# [WORK ITEM]
Needed from the data below: every line from the one with "- update modonomicon" up to and including the one with "- transporter cannot", repeated exactly and with nothing else.

# [RECORDS SHOWN]
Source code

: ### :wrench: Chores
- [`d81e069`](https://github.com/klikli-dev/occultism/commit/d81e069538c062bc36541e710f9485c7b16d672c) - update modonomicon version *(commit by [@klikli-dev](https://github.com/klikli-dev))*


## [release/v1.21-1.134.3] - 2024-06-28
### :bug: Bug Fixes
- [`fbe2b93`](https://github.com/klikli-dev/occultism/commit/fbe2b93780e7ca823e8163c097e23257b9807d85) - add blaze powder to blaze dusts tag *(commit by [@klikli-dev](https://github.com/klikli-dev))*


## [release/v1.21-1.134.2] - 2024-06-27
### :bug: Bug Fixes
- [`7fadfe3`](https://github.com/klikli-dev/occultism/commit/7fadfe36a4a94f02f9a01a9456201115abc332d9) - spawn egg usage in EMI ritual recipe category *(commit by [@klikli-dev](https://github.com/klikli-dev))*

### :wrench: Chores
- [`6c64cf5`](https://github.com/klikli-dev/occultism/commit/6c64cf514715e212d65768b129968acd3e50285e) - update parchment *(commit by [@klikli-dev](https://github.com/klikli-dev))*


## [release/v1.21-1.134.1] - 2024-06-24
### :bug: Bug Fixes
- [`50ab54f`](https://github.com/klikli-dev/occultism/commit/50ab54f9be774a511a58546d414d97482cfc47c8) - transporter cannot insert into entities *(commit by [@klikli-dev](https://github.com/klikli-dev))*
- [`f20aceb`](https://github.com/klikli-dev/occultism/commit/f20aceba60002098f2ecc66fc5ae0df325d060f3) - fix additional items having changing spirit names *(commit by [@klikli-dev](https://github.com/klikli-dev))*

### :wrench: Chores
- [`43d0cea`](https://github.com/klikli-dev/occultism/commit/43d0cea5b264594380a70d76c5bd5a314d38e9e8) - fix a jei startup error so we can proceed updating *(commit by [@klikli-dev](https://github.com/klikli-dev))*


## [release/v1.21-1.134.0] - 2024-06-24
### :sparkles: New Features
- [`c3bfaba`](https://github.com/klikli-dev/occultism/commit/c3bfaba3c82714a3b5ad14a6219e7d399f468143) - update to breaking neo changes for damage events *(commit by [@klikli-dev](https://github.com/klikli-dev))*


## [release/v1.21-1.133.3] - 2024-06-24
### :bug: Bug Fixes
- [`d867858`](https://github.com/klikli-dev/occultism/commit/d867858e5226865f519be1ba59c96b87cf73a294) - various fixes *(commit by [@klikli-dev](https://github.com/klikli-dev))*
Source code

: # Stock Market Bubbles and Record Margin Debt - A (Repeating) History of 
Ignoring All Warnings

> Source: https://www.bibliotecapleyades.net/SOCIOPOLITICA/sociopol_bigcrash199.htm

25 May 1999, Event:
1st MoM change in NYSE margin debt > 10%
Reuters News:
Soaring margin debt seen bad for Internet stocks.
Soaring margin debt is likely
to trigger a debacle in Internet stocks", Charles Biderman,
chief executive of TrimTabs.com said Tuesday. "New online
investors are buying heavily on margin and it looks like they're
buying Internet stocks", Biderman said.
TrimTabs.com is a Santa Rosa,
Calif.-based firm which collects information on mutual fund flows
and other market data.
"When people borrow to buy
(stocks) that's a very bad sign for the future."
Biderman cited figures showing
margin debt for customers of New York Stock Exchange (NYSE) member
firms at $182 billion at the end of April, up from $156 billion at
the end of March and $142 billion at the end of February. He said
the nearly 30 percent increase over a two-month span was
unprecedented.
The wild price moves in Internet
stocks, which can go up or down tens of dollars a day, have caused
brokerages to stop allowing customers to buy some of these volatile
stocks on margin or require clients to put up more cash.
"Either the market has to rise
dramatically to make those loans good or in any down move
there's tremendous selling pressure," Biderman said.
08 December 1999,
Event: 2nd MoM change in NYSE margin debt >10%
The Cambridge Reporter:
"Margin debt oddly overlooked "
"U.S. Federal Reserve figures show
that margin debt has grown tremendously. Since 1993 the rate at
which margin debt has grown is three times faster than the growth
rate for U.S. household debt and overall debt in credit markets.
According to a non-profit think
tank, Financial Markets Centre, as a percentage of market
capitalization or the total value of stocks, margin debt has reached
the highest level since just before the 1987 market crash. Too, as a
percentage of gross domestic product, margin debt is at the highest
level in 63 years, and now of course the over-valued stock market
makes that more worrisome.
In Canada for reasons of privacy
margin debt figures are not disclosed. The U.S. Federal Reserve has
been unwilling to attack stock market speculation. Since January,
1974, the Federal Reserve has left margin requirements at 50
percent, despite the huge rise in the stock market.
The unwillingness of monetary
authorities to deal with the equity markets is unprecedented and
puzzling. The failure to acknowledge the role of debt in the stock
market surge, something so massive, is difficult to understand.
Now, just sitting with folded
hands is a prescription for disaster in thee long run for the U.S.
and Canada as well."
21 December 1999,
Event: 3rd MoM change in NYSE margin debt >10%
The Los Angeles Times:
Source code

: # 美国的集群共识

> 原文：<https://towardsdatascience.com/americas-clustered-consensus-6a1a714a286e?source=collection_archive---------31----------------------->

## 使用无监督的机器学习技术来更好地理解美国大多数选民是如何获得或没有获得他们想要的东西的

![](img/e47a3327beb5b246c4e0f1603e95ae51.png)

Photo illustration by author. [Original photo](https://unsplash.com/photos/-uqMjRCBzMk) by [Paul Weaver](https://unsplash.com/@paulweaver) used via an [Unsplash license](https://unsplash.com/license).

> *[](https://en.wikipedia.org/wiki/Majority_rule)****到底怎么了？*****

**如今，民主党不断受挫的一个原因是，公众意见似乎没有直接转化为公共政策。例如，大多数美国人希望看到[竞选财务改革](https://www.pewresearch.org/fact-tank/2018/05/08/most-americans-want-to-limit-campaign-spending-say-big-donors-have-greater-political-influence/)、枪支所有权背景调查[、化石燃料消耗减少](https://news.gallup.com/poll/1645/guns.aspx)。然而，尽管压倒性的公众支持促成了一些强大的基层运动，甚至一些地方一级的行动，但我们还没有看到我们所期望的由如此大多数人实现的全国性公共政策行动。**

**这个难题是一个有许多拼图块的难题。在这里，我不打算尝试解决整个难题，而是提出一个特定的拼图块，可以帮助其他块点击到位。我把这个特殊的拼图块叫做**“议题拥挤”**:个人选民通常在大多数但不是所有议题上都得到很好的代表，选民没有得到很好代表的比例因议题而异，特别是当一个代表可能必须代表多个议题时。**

# [ANSWER AREA]
- [`d81e069`](https://github.com/klikli-dev/occultism/commit/d81e069538c062bc36541e710f9485c7b16d672c) - update modonomicon version *(commit by [@klikli-dev](https://github.com/klikli-dev))*


## [release/v1.21-1.134.3] - 2024-06-28
### :bug: Bug Fixes
- [`fbe2b93`](https://github.com/klikli-dev/occultism/commit/fbe2b93780e7ca823e8163c097e23257b9807d85) - add blaze powder to blaze dusts tag *(commit by [@klikli-dev](https://github.com/klikli-dev))*


## [release/v1.21-1.134.2] - 2024-06-27
### :bug: Bug Fixes
- [`7fadfe3`](https://github.com/klikli-dev/occultism/commit/7fadfe36a4a94f02f9a01a9456201115abc332d9) - spawn egg usage in EMI ritual recipe category *(commit by [@klikli-dev](https://github.com/klikli-dev))*

### :wrench: Chores
- [`6c64cf5`](https://github.com/klikli-dev/occultism/commit/6c64cf514715e212d65768b129968acd3e50285e) - update parchment *(commit by [@klikli-dev](https://github.com/klikli-dev))*


## [release/v1.21-1.134.1] - 2024-06-24
### :bug: Bug Fixes
- [`50ab54f`](https://github.com/klikli-dev/occultism/commit/50ab54f9be774a511a58546d414d97482cfc47c8) - transporter cannot insert into entities *(commit by [@klikli-dev](https://github.com/klikli-dev))*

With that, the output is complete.